Waller County, Texas prosecutor Warren Diepraam said Thursday that an autopsy report showed Sandra Bland’s death was a suicide, not a homicide, which supported findings from earlier, preliminary autopsy results.
Bland, a 28-year-old black woman, had been found dead in her jail cell July 13, after she was arrested during a minor traffic stop three days prior, an event which sparked outrage across the nation.
She had been found hanging from a plastic trash can liner in her cell. But, friends, family, and supporters of Bland said they hadn’t believed she was suicidal, and questioned the manner in which she died.
“There were no bite marks or other injuries on her face, on her lips, on her tongue, which would be consistent with a violent struggle,” Diepraam stated.
In addition, he said the uniform markings medical examiners found around Bland’s neck were consistent with those in a suicide.
“I have not seen any evidence that this is a homicide,” Diepraam stated.
In addition, he said Bland also had abrasions on her back and wrists, which could have happened during her arrest, and while she was handcuffed.
Diepraam said preliminary tests also showed Bland had marijuana in her system; however, additional test results were still pending.
Nonetheless, Diepraam said, although he felt comfortable with the medical examiner’s findings, prosecutors were still seeking information, and, at this point, would not rule out anything.
In addition to the autopsy findings, a state inspection released the same day found the jail violated policies by failing to check on Bland at least once every hour, as the law requires.
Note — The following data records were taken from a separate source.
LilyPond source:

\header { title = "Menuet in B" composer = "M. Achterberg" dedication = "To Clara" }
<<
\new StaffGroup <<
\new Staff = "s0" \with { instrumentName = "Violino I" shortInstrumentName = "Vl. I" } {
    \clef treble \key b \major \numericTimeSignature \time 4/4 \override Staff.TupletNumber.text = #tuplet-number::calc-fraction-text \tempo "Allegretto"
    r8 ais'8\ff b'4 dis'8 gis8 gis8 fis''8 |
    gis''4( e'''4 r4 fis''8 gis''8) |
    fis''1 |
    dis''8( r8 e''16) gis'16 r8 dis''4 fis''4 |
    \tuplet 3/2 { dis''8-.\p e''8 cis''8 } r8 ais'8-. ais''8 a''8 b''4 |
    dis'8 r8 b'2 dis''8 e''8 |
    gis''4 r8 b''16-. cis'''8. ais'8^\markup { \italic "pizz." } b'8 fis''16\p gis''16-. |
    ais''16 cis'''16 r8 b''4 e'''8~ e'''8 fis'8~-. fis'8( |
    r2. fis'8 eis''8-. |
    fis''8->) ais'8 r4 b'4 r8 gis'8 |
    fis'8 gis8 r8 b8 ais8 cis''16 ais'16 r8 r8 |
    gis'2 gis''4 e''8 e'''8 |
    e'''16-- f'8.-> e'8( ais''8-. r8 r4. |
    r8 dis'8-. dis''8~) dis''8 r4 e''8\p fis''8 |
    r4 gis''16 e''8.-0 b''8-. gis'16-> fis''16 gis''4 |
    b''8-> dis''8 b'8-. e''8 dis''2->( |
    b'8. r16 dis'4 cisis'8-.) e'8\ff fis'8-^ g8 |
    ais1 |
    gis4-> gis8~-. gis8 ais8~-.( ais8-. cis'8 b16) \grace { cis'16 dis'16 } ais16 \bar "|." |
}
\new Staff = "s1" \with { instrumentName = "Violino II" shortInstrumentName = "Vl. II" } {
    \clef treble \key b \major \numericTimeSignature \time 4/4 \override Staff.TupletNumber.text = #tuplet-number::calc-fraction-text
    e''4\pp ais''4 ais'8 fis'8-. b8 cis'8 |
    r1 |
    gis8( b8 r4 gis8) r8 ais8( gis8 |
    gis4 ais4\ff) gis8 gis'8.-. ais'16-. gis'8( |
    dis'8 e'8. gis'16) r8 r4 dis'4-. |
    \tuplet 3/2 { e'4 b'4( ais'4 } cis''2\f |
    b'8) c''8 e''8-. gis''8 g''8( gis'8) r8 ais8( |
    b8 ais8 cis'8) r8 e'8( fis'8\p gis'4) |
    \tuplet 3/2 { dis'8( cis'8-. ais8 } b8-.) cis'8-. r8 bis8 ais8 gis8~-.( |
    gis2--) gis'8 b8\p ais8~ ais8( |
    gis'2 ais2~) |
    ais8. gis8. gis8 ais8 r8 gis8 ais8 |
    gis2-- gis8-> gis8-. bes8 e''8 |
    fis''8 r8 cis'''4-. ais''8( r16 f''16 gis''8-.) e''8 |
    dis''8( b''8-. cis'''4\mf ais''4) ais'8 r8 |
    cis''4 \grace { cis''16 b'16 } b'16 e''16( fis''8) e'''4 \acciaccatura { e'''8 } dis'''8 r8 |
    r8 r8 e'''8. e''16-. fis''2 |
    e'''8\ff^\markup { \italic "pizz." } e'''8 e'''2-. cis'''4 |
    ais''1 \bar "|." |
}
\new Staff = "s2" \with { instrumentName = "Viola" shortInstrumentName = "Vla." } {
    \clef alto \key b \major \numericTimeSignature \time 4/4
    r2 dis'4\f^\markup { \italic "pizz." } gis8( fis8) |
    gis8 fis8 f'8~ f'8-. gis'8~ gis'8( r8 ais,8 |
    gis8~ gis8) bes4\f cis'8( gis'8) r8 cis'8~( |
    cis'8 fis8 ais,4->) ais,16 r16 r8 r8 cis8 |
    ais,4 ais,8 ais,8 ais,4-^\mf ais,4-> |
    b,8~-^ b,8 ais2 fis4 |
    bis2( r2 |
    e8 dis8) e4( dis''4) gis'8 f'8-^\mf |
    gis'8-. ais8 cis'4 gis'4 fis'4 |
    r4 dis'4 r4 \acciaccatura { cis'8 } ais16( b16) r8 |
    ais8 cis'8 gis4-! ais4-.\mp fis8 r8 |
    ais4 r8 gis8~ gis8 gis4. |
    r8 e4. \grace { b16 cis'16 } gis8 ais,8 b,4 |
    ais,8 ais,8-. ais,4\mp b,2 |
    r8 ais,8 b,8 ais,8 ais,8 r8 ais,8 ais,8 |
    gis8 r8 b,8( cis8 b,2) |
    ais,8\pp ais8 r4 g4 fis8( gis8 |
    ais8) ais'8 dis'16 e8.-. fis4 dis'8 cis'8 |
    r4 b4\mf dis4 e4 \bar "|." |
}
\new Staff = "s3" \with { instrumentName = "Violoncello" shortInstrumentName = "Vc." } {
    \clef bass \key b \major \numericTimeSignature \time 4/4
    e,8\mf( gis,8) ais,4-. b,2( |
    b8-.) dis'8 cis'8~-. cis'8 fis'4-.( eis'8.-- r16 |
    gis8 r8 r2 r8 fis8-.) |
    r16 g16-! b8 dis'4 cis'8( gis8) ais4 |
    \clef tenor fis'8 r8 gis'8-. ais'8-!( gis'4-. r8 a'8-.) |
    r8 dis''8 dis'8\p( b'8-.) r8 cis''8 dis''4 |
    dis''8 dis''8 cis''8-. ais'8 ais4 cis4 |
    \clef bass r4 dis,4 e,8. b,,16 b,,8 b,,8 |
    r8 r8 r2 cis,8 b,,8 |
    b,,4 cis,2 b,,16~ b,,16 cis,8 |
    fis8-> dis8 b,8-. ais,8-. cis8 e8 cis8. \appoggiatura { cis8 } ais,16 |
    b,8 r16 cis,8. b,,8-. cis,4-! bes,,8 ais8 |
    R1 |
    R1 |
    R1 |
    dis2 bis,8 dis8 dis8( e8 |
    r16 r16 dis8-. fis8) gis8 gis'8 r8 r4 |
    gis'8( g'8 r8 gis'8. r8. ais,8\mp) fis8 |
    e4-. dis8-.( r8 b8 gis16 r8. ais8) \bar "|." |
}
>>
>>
The report, from the Texas Commission on Jail Standards, also found that Waller County hadn’t provided proof that jail staff had two hours of annual training with “the local mental health authorities … in accordance with their approved Mental Disabilities/Suicide Prevention Plan.”
The state of Bland’s mental health has remained unclear, after one mental health form at the jail listed her answers to questions regarding whether she was depressed or had ever attempted to commit suicide as “yes,” and another listed her answers as “no.”
In addition, according to intake forms, Bland was also taking an antiseizure medication, called Keppra, for epilepsy. Food and Drug Administration warning labels for the drugs say possible side effects include depression, aggressive behavior, and thoughts of suicide. However, it’s not yet clear whether Bland had taken the drug while in police custody.
Bland’s friend LaVaughn Mosley, a college friend, said he had spoken to Bland while she was in jail, and Bland never suggested she was suicidal.
Mosley and Bland’s family Family have also said Bland’s traffic stop, for merely failing to use her turn signal, should never have escalated to an arrest.